TWO sisters have been recovering in hospital after one gave the other the gift of life - a kidney.

Gloria Cox, 62, from Malpas, Newport, had been dialysis on and off since she first went into renal failure at the age of 41, and was told by doctors if she did not receive a donor kidney in the next seven years, a transplant would be impossible.

But due to a low level of antibodies in her system, the new kidney had to come from a living donor.

Mrs Cox's whole family - including her 87-year-old mother Ruby and her brother Richard who lives in New Zealand - volunteered to undergo tests to see if they were eligible.

In the end Mrs Cox's younger sister Sandra Bale, 54, was a perfect match, and she started on a year's worth of rigorous testing.

"My sister needed a kidney and it was best to come a live donor, so I went forward," Ms Bale, from Duffryn, told the Argus.

"She has been fantastic to me over the years and I want to see her live a normal life. Every time she has dialysis it weakens her heart and I'm not going to see her go."

Ms Bale, who is being supported by her fiance Robert Edwards and children Ryan and Lisa Cheadle, said she and her sister were recovering well after the operation.
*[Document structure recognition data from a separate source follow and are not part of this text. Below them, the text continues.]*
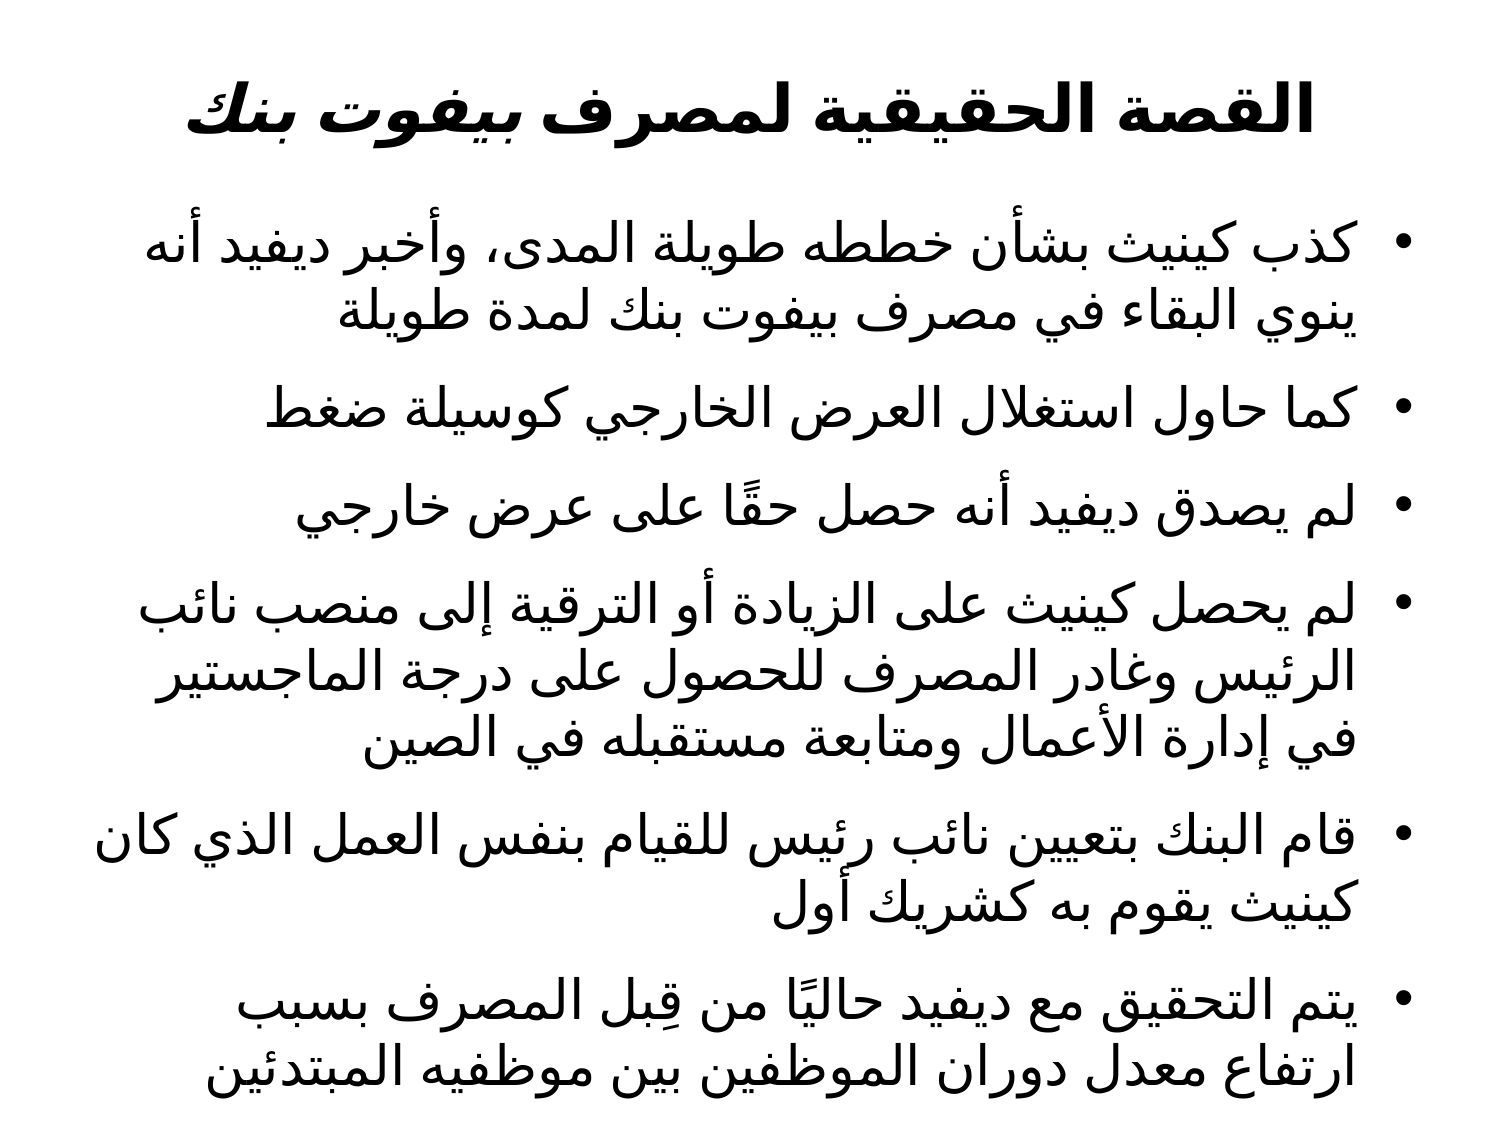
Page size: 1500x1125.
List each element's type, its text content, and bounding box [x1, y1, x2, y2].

title القصة الحقيقية لمصرف بيفوت بنك [75, 12, 1425, 200]
list كذب كينيث بشأن خططه طويلة المدى، وأخبر ديفيد أنه ينوي البقاء في مصرف بيفوت بنك لمدة طويلة كما حاول استغلال العرض الخارجي كوسيلة ضغط لم يصدق ديفيد أنه حصل حقًا على عرض خارجي لم يحصل كينيث على الزيادة أو الترقية إلى منصب نائب الرئيس وغادر المصرف للحصول على درجة الماجستير في إدارة الأعمال ومتابعة مستقبله في الصين قام البنك بتعيين نائب رئيس للقيام بنفس العمل الذي كان كينيث يقوم به كشريك أول يتم التحقيق مع ديفيد حاليًا من قِبل المصرف بسبب ارتفاع معدل دوران الموظفين بين موظفيه المبتدئين [75, 200, 1425, 1125]
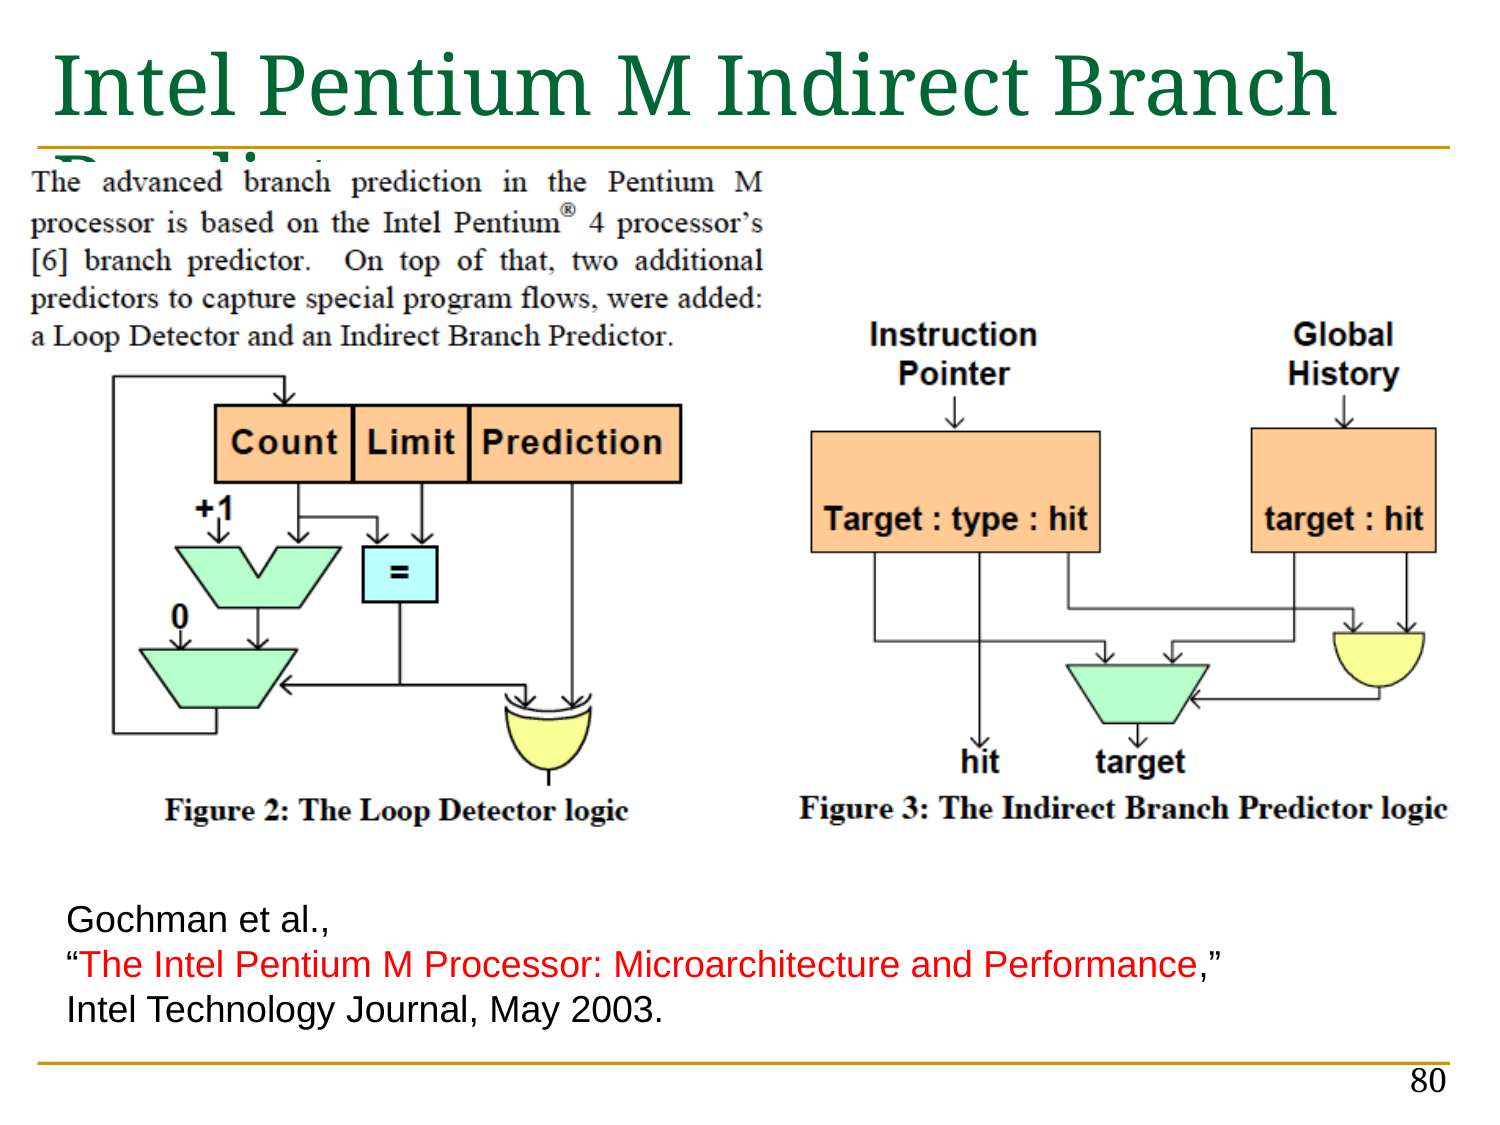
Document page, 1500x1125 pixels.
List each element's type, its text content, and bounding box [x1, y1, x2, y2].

picture [24, 162, 1481, 838]
title Intel Pentium M Indirect Branch Predictor [37, 24, 1450, 200]
slide_number 80 [1111, 1036, 1462, 1112]
text_box Gochman et al., “The Intel Pentium M Processor: Microarchitecture and Performance,” Intel Technology Journal, May 2003. [51, 887, 1247, 1038]
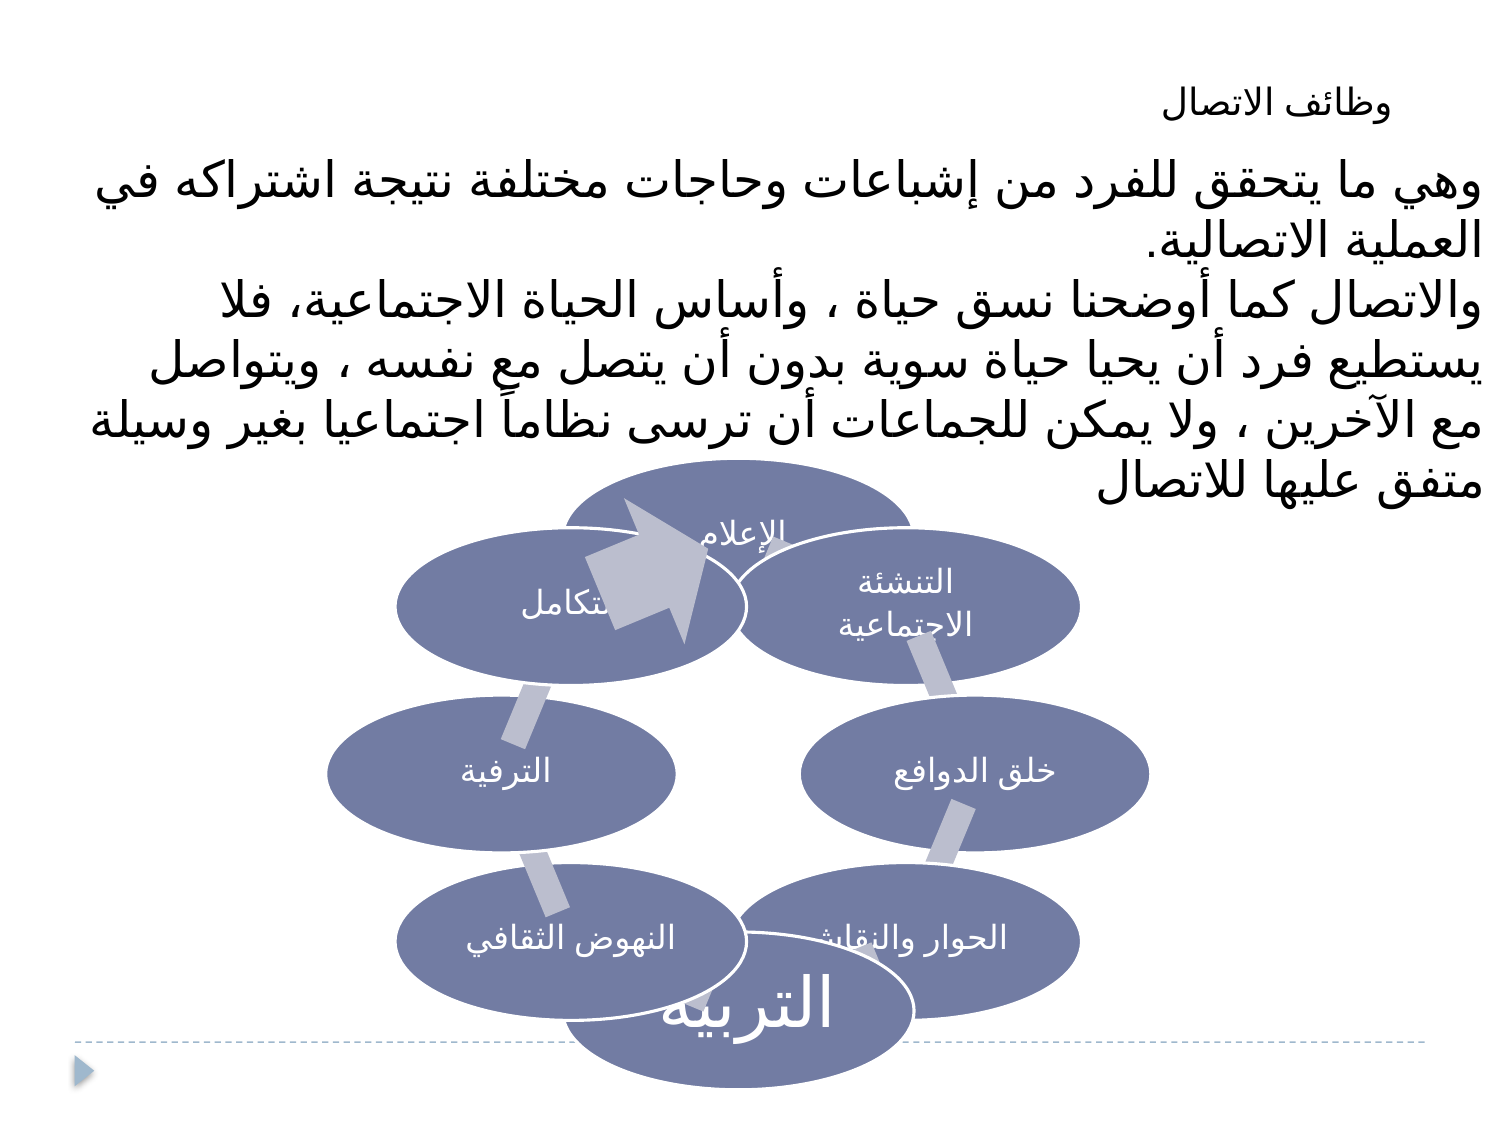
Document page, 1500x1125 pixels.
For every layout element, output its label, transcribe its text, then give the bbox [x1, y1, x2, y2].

text_box وهي ما يتحقق للفرد من إشباعات وحاجات مختلفة نتيجة اشتراكه في العملية الاتصالية. والاتصال كما أوضحنا نسق حياة ، وأساس الحياة الاجتماعية، فلا يستطيع فرد أن يحيا حياة سوية بدون أن يتصل مع نفسه ، ويتواصل مع الآخرين ، ولا يمكن للجماعات أن ترسى نظاماً اجتماعيا بغير وسيلة متفق عليها للاتصال [70, 140, 1500, 516]
text_box وظائف الاتصال [1136, 70, 1408, 130]
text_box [34, 458, 1442, 1091]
"Everything went well and Gloria is responding well to my kidney," she said following a seven-hour procedure under full anaesthetic at Cardiff's University Hospital of Wales on Tuesday.

"We have had plenty of visitors, mainly family. I am feeling a bit weak and queasy but other than that OK."

Mrs Cox, who previously had a transplanted kidney in 1998 which only lasted nine years, said of her sister: "Sandra is giving me the kidney and the gift of life, there is nothing I can give her that could replace it."

The sisters were due to be allowed home last night.